Requirements:
Copy every line of the records below word for word, keeping each line in its original order.

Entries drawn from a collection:

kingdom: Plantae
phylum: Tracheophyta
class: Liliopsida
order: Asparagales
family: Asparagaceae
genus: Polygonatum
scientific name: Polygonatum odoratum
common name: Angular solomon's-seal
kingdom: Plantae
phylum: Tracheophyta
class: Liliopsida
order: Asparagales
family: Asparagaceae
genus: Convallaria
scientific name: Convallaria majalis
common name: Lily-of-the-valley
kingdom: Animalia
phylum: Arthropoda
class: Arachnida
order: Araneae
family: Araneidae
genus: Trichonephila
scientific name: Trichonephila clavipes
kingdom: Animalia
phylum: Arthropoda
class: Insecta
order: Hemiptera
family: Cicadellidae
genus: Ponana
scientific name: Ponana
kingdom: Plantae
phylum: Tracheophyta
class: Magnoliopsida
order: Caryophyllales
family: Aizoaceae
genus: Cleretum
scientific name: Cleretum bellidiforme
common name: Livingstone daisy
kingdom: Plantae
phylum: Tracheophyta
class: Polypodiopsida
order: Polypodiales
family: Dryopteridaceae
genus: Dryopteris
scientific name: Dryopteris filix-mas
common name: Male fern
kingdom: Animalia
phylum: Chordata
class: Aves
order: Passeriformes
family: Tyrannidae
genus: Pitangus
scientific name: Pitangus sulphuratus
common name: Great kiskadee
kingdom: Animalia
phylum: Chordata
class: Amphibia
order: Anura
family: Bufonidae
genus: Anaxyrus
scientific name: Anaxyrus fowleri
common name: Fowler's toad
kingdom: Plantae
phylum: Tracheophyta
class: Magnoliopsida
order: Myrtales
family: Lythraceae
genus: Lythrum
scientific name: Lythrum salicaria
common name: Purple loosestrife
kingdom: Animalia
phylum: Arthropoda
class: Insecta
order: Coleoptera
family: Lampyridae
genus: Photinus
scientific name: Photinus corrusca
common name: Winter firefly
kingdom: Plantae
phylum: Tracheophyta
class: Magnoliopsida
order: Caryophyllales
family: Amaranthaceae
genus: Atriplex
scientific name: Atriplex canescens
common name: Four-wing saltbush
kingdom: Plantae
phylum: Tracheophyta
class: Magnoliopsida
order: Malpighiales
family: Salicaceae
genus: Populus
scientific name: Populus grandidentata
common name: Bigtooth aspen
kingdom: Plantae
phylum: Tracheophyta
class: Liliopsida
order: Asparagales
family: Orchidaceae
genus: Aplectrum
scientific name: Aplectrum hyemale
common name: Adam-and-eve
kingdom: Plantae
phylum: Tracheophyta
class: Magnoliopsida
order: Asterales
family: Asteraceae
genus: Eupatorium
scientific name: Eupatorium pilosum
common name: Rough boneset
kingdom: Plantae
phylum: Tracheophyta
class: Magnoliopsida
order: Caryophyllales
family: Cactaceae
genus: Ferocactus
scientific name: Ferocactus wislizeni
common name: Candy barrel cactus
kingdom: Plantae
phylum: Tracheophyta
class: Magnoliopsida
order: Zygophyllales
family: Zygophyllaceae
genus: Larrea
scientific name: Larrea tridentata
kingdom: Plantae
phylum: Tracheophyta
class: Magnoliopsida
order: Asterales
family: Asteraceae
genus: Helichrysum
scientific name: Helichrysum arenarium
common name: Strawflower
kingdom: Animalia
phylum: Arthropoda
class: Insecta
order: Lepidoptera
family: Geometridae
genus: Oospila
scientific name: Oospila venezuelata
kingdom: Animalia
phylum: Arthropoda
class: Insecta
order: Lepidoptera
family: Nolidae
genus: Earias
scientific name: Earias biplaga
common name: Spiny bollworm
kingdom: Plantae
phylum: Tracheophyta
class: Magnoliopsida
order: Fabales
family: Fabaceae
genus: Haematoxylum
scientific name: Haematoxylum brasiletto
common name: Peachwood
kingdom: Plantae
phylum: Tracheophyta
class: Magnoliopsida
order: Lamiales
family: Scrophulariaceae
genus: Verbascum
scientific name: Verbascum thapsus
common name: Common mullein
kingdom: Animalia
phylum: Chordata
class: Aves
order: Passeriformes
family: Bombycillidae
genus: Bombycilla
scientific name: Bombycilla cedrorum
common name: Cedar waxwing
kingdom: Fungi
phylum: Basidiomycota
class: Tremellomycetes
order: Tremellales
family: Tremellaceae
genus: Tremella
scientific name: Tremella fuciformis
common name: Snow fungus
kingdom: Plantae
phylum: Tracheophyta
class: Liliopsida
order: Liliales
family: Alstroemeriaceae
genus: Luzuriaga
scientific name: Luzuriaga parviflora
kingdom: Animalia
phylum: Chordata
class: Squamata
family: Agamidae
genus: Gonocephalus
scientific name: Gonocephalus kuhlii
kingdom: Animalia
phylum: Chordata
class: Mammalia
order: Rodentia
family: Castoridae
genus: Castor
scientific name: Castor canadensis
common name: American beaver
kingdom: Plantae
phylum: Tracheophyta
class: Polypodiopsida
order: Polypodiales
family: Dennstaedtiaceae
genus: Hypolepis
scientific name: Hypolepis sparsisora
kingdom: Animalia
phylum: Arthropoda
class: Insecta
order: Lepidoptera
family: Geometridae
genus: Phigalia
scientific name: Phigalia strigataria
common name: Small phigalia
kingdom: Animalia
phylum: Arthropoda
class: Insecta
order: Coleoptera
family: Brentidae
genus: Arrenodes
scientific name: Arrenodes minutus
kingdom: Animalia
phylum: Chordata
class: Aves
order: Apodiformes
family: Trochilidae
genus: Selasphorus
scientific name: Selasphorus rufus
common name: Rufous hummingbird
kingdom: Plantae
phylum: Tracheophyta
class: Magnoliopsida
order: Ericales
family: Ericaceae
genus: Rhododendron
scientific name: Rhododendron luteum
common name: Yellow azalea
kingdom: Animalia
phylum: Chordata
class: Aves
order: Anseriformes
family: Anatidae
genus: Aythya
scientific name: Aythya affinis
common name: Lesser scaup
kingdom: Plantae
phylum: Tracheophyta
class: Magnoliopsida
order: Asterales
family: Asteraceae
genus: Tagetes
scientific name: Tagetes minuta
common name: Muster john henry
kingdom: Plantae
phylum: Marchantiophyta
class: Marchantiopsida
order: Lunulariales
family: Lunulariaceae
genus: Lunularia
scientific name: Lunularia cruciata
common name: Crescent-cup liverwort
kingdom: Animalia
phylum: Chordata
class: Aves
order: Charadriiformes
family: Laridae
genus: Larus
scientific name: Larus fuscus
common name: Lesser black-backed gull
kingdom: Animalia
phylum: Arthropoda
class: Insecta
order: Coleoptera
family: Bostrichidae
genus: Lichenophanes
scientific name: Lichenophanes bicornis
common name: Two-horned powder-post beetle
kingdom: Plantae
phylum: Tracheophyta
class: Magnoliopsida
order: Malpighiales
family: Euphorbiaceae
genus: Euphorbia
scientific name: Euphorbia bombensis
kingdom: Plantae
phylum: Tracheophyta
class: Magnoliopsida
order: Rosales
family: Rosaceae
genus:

Answer:
kingdom: Plantae
phylum: Tracheophyta
class: Liliopsida
order: Asparagales
family: Asparagaceae
genus: Polygonatum
scientific name: Polygonatum odoratum
common name: Angular solomon's-seal
kingdom: Plantae
phylum: Tracheophyta
class: Liliopsida
order: Asparagales
family: Asparagaceae
genus: Convallaria
scientific name: Convallaria majalis
common name: Lily-of-the-valley
kingdom: Animalia
phylum: Arthropoda
class: Arachnida
order: Araneae
family: Araneidae
genus: Trichonephila
scientific name: Trichonephila clavipes
kingdom: Animalia
phylum: Arthropoda
class: Insecta
order: Hemiptera
family: Cicadellidae
genus: Ponana
scientific name: Ponana
kingdom: Plantae
phylum: Tracheophyta
class: Magnoliopsida
order: Caryophyllales
family: Aizoaceae
genus: Cleretum
scientific name: Cleretum bellidiforme
common name: Livingstone daisy
kingdom: Plantae
phylum: Tracheophyta
class: Polypodiopsida
order: Polypodiales
family: Dryopteridaceae
genus: Dryopteris
scientific name: Dryopteris filix-mas
common name: Male fern
kingdom: Animalia
phylum: Chordata
class: Aves
order: Passeriformes
family: Tyrannidae
genus: Pitangus
scientific name: Pitangus sulphuratus
common name: Great kiskadee
kingdom: Animalia
phylum: Chordata
class: Amphibia
order: Anura
family: Bufonidae
genus: Anaxyrus
scientific name: Anaxyrus fowleri
common name: Fowler's toad
kingdom: Plantae
phylum: Tracheophyta
class: Magnoliopsida
order: Myrtales
family: Lythraceae
genus: Lythrum
scientific name: Lythrum salicaria
common name: Purple loosestrife
kingdom: Animalia
phylum: Arthropoda
class: Insecta
order: Coleoptera
family: Lampyridae
genus: Photinus
scientific name: Photinus corrusca
common name: Winter firefly
kingdom: Plantae
phylum: Tracheophyta
class: Magnoliopsida
order: Caryophyllales
family: Amaranthaceae
genus: Atriplex
scientific name: Atriplex canescens
common name: Four-wing saltbush
kingdom: Plantae
phylum: Tracheophyta
class: Magnoliopsida
order: Malpighiales
family: Salicaceae
genus: Populus
scientific name: Populus grandidentata
common name: Bigtooth aspen
kingdom: Plantae
phylum: Tracheophyta
class: Liliopsida
order: Asparagales
family: Orchidaceae
genus: Aplectrum
scientific name: Aplectrum hyemale
common name: Adam-and-eve
kingdom: Plantae
phylum: Tracheophyta
class: Magnoliopsida
order: Asterales
family: Asteraceae
genus: Eupatorium
scientific name: Eupatorium pilosum
common name: Rough boneset
kingdom: Plantae
phylum: Tracheophyta
class: Magnoliopsida
order: Caryophyllales
family: Cactaceae
genus: Ferocactus
scientific name: Ferocactus wislizeni
common name: Candy barrel cactus
kingdom: Plantae
phylum: Tracheophyta
class: Magnoliopsida
order: Zygophyllales
family: Zygophyllaceae
genus: Larrea
scientific name: Larrea tridentata
kingdom: Plantae
phylum: Tracheophyta
class: Magnoliopsida
order: Asterales
family: Asteraceae
genus: Helichrysum
scientific name: Helichrysum arenarium
common name: Strawflower
kingdom: Animalia
phylum: Arthropoda
class: Insecta
order: Lepidoptera
family: Geometridae
genus: Oospila
scientific name: Oospila venezuelata
kingdom: Animalia
phylum: Arthropoda
class: Insecta
order: Lepidoptera
family: Nolidae
genus: Earias
scientific name: Earias biplaga
common name: Spiny bollworm
kingdom: Plantae
phylum: Tracheophyta
class: Magnoliopsida
order: Fabales
family: Fabaceae
genus: Haematoxylum
scientific name: Haematoxylum brasiletto
common name: Peachwood
kingdom: Plantae
phylum: Tracheophyta
class: Magnoliopsida
order: Lamiales
family: Scrophulariaceae
genus: Verbascum
scientific name: Verbascum thapsus
common name: Common mullein
kingdom: Animalia
phylum: Chordata
class: Aves
order: Passeriformes
family: Bombycillidae
genus: Bombycilla
scientific name: Bombycilla cedrorum
common name: Cedar waxwing
kingdom: Fungi
phylum: Basidiomycota
class: Tremellomycetes
order: Tremellales
family: Tremellaceae
genus: Tremella
scientific name: Tremella fuciformis
common name: Snow fungus
kingdom: Plantae
phylum: Tracheophyta
class: Liliopsida
order: Liliales
family: Alstroemeriaceae
genus: Luzuriaga
scientific name: Luzuriaga parviflora
kingdom: Animalia
phylum: Chordata
class: Squamata
family: Agamidae
genus: Gonocephalus
scientific name: Gonocephalus kuhlii
kingdom: Animalia
phylum: Chordata
class: Mammalia
order: Rodentia
family: Castoridae
genus: Castor
scientific name: Castor canadensis
common name: American beaver
kingdom: Plantae
phylum: Tracheophyta
class: Polypodiopsida
order: Polypodiales
family: Dennstaedtiaceae
genus: Hypolepis
scientific name: Hypolepis sparsisora
kingdom: Animalia
phylum: Arthropoda
class: Insecta
order: Lepidoptera
family: Geometridae
genus: Phigalia
scientific name: Phigalia strigataria
common name: Small phigalia
kingdom: Animalia
phylum: Arthropoda
class: Insecta
order: Coleoptera
family: Brentidae
genus: Arrenodes
scientific name: Arrenodes minutus
kingdom: Animalia
phylum: Chordata
class: Aves
order: Apodiformes
family: Trochilidae
genus: Selasphorus
scientific name: Selasphorus rufus
common name: Rufous hummingbird
kingdom: Plantae
phylum: Tracheophyta
class: Magnoliopsida
order: Ericales
family: Ericaceae
genus: Rhododendron
scientific name: Rhododendron luteum
common name: Yellow azalea
kingdom: Animalia
phylum: Chordata
class: Aves
order: Anseriformes
family: Anatidae
genus: Aythya
scientific name: Aythya affinis
common name: Lesser scaup
kingdom: Plantae
phylum: Tracheophyta
class: Magnoliopsida
order: Asterales
family: Asteraceae
genus: Tagetes
scientific name: Tagetes minuta
common name: Muster john henry
kingdom: Plantae
phylum: Marchantiophyta
class: Marchantiopsida
order: Lunulariales
family: Lunulariaceae
genus: Lunularia
scientific name: Lunularia cruciata
common name: Crescent-cup liverwort
kingdom: Animalia
phylum: Chordata
class: Aves
order: Charadriiformes
family: Laridae
genus: Larus
scientific name: Larus fuscus
common name: Lesser black-backed gull
kingdom: Animalia
phylum: Arthropoda
class: Insecta
order: Coleoptera
family: Bostrichidae
genus: Lichenophanes
scientific name: Lichenophanes bicornis
common name: Two-horned powder-post beetle
kingdom: Plantae
phylum: Tracheophyta
class: Magnoliopsida
order: Malpighiales
family: Euphorbiaceae
genus: Euphorbia
scientific name: Euphorbia bombensis
kingdom: Plantae
phylum: Tracheophyta
class: Magnoliopsida
order: Rosales
family: Rosaceae
genus:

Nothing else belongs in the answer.